In the future, people will be able to create digital content only with the power of their thoughts. Facebook is one of the companies that want to enable it.

Last April, Regina Dugan, director of Facebook’s Future Laboratory, presented a broad vision: more than 60 scientists from the social network are working on brain-computer interfaces to enable brain control.

In the first stage, people should be able to tap through brain signals. Up to 100 words per minute should be possible with such a brain keyboard. A skilled typist creates a 60 to 70 words per minute with a conventional keyboard.

“It sounds impossible but it’s closer than you think,” said Ms Dugan, who joined Facebook from Google last year and previously led DARPA, the US government’s advanced defence research division.

On top of that, you could tap, without having to be near a screen. The smartphone should then remain much more often in the pocket and rather be used as a portable computer.
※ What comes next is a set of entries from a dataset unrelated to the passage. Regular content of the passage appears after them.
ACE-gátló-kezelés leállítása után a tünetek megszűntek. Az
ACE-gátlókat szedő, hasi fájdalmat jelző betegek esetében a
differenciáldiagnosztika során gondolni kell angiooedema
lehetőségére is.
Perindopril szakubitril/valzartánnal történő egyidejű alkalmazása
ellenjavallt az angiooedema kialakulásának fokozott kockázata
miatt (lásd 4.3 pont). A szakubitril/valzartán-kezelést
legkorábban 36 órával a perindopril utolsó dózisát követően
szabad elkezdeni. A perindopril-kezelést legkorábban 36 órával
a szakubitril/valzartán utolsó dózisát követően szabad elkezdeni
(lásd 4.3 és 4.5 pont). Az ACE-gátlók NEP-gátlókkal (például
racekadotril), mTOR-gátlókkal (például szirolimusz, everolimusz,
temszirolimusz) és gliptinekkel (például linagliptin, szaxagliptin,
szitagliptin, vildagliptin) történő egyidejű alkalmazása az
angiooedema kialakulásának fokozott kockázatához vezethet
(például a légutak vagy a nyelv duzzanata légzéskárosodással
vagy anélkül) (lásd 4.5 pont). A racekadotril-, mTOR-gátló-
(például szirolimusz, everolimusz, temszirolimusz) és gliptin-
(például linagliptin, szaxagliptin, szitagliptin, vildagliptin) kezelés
Especially with regard to the ever-increasing AI assistance systems like Apple’s Siri, Google’s AI assistance or Amazons Alexa, this would be a breakthrough. Because the brain keyboard solves another, fundamental problem: nobody likes to speak publicly with a computer. Not even if it were the most efficient way to solve a problem.

With the brain keyboard, the AI could quietly and secretly manage our everyday life and enlarge the reality audibly: All it would need for it would be earplugs, the brain reading device and an Internet connection.

Silent language should function technically

Even if Facebook’s vision sounds crass science fiction, it is according to Dugan only “a few years” away. Facebook’s telepathy project manager and neuroscientist Mark Chevillet has now approached the MIT more closely at how they could be technically implemented.

The most important thing is that no sensors have to be implanted in the brain, which is the basis for the fact that this technology has realistic market opportunities.

Instead, Facebook is experimenting with an imaging process that can detect brain signals from the outside. The so-called “diffuse optical tomography” uses infrared light to visualize neural activities through tissue structures. However, with this method, with an insufficient resolution, the underlying brain layers are not achieved, and it is still too slow.

The aim of brain scanning is not to read the thoughts completely, but to specifically recognize words that are classified by the brain as “should be pronounced”. So catch the word just before it would come out of the mouth. As a user, you have to carry out the conversation word for word without saying the individual words aloud.

An algorithm is intended to optimize the word recognition rate of the brain reader by examining possible contexts, thus picking up the right word from a selection of potentially imagined words. This is similar to Google’s automatic completion of search queries, but for the brain.